Excerpted text below:
Nepalese poet and politician

Bidhyanath Pokhrel (:ne: विद्यानाथ पोख्रेल, 9 June 1918 – 25 August 1994) was a Nepali poet and politician. He was an anti-Rana democratic politician. He took charge of the Dhankuta Front during the 1951 democratic revolution of Nepal.

==Biography==
Bidhyanath Pokhrel played a prominent role in the Nepali Congress party. He was given a ticket to compete in the Dhanua North constituency in the first parliamentary elections in 1959. He campaigned for his election, but suddenly the ticket was transferred to Lilanath Dahal. Without being discouraged by this setback, Bidhyanath Pokhrel bravely participated in the elections as an independent candidate, despite ultimately suffering defeat.

Recognizing his trapped situation and political skills, King Mahendra offered Bidhyanath Pokhrel a lifelong membership in the Raj Sabha, a body similar to the Privy Council in the United Kingdom. This offer came at a time when Pokhrel had not yet reconnected with the Nepali Congress. He had only two options: to confront the king or accept his proposal, as the Nepali Congress had not initiated talks to reintegrate rebel candidates into their party system. He advocated for the multi-party system option during the 1980 referendum. However, he remained without any position as the multi-party option was defeated in the referendum. Since then, he has been less active in politics.

Pokhrel died on 25 August 1994 in Kathmandu due to cardiac attack.
End of Excerpted text.
Data shown below:
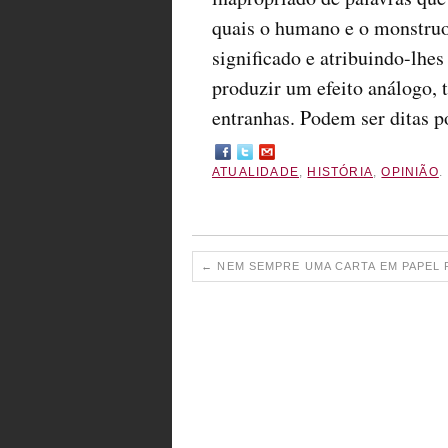
quais o humano e o monstruo
significado e atribuindo-lhe
produzir um efeito análogo, 
entranhas. Podem ser ditas p
ATUALIDADE
,
HISTÓRIA
,
OPINIÃO
.
←
NEM SEMPRE UMA CARTA EM PAPEL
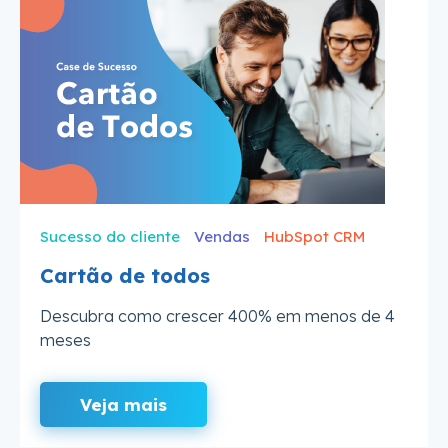
Sucesso do cliente
Vendas
HubSpot CRM
Cartão de todos
Descubra como crescer 400% em menos de 4
meses
Veja mais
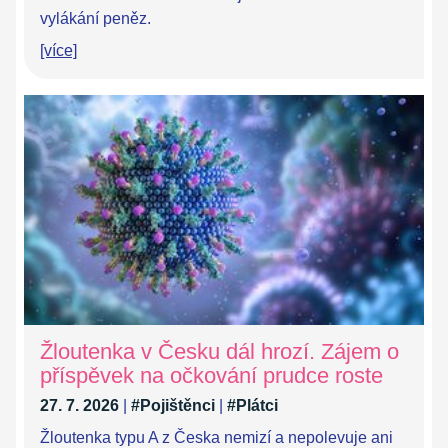
vylákání peněz.
[více]
Žloutenka v Česku dál hrozí. Zájem o
příspěvek na očkování prudce roste
27. 7. 2026
|
#Pojištěnci
|
#Plátci
Žloutenka typu A z Česka nemizí a nepolevuje ani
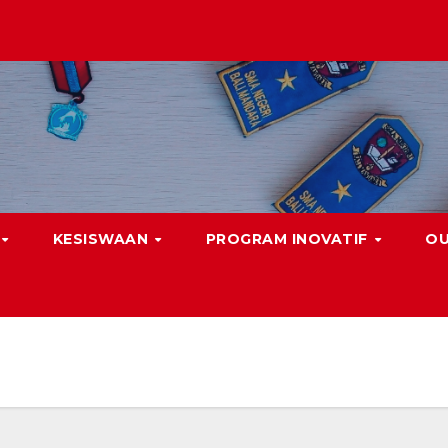
KESISWAAN
PROGRAM INOVATIF
O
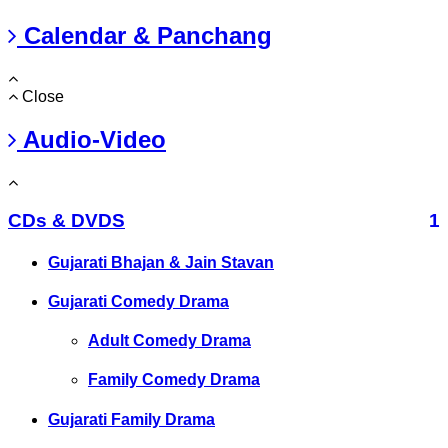
Calendar & Panchang
Close
Audio-Video
CDs & DVDS
1
Gujarati Bhajan & Jain Stavan
Gujarati Comedy Drama
Adult Comedy Drama
Family Comedy Drama
Gujarati Family Drama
End of Data shown.
# What the task requires
According to the biography of Bidhyanath Pokhrel, why did he have only two options when King Mahendra offered him lifelong Raj Sabha membership? Answer in one to three sentences.

# Final answer
He had not yet reconnected with the Nepali Congress, and the party had not started talks to bring rebel candidates back into its system. So his only choices were to confront the king or accept the offer.